- **Text segment**
▽

[Machine Learning Foundations] Lecture 1. The Learning Problem
Machine Learning Foundations Notes
Lecture 1. The Learning Problem
Instructor: Hsuan-Tien Lin
What Is Machine Learning?
From Learning to Machine Learning
- Learning: acquiring skill with experience accumulated from observations 學習是從觀察出發,經過學習,轉化成有用的技巧
- Machine Learning: acquiring skill with experience accumulated/computed from data 用電腦來模擬學習的過程,經過對環境的觀察(資料),變成對電腦有用的技能
- What is skill? improve some performance measure 技能可以視為某一種表現的增進
Why use machine learning?
- ML is an alternative route to build complicated systems
- when human cannot program the system manually 靠腦力一行行寫下規則來計算很困難,讓機器自己分析資料比較容易,比如說要讓機器人上火星
- when needing rapid decisions that humans cannot do 需要快速做決定的事情,人沒有辦法短時間內判斷,如超短線的股票交易
- when needing to be user-oriented in a massive scale 做個人化服務
Key Essence of Machine Learning 什麼時候才需要用到機器學習?

△

- **Data segment**
▽

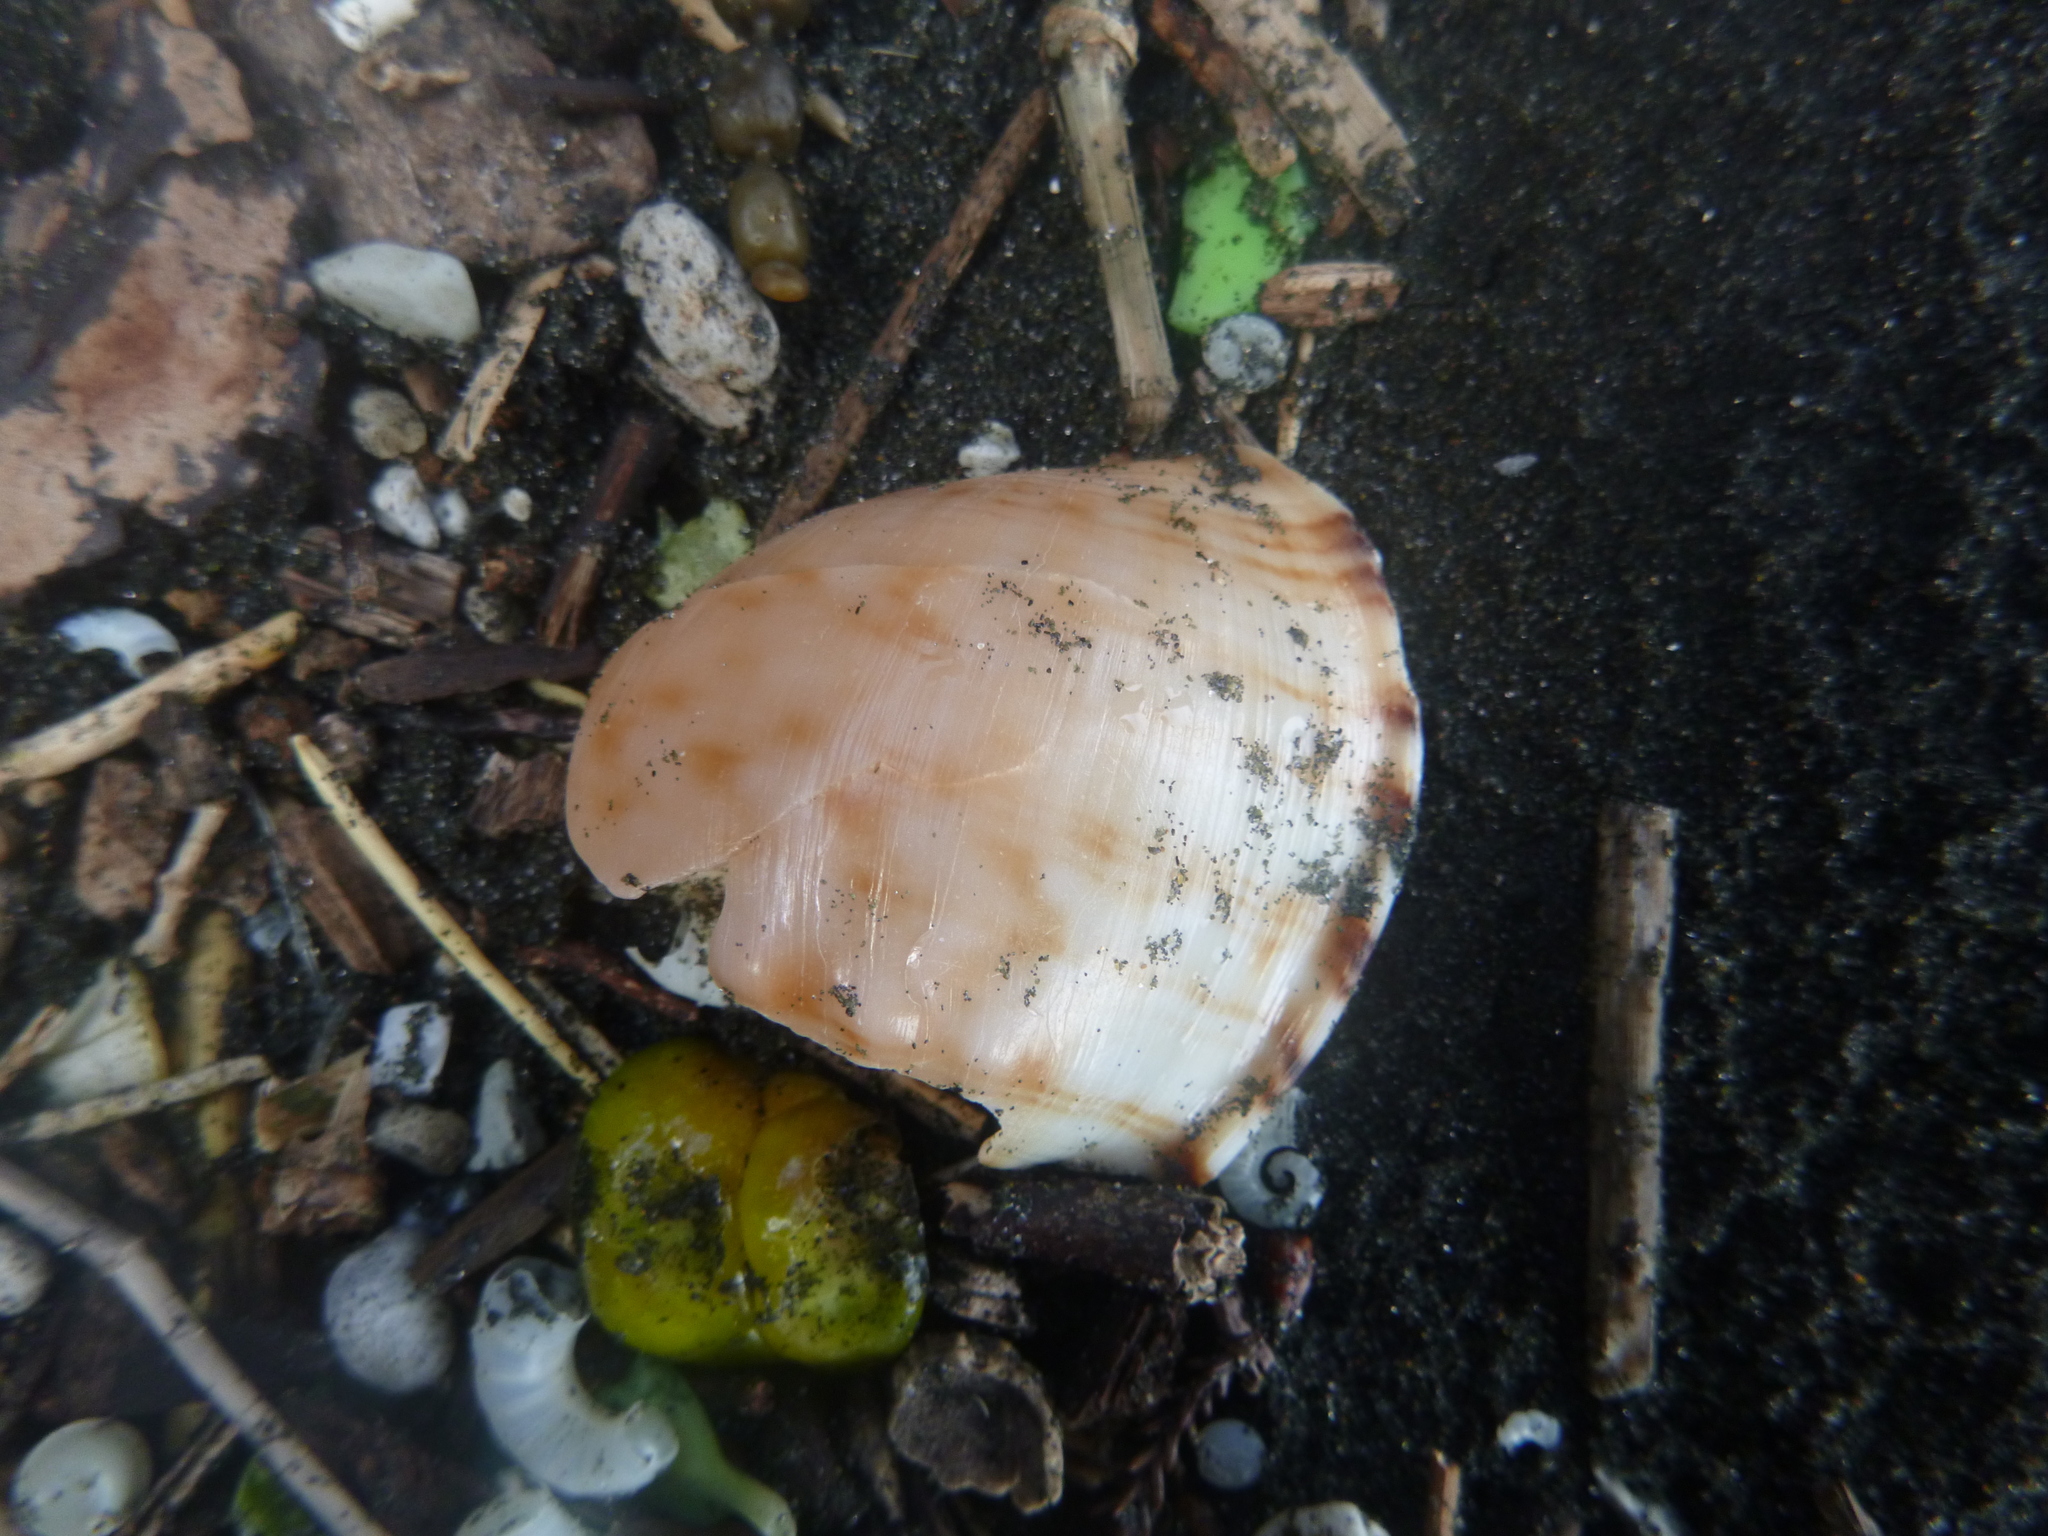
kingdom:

△

- **Requirements**
Reproduce the part of the lecture notes that begins at the words "- ML is an alternative" and stops after "Machine Learning 什麼時候才需要用到機器學習?". The material has nothing to do with the lecture notes.

- **Response**
- ML is an alternative route to build complicated systems
- when human cannot program the system manually 靠腦力一行行寫下規則來計算很困難,讓機器自己分析資料比較容易,比如說要讓機器人上火星
- when needing rapid decisions that humans cannot do 需要快速做決定的事情,人沒有辦法短時間內判斷,如超短線的股票交易
- when needing to be user-oriented in a massive scale 做個人化服務
Key Essence of Machine Learning 什麼時候才需要用到機器學習?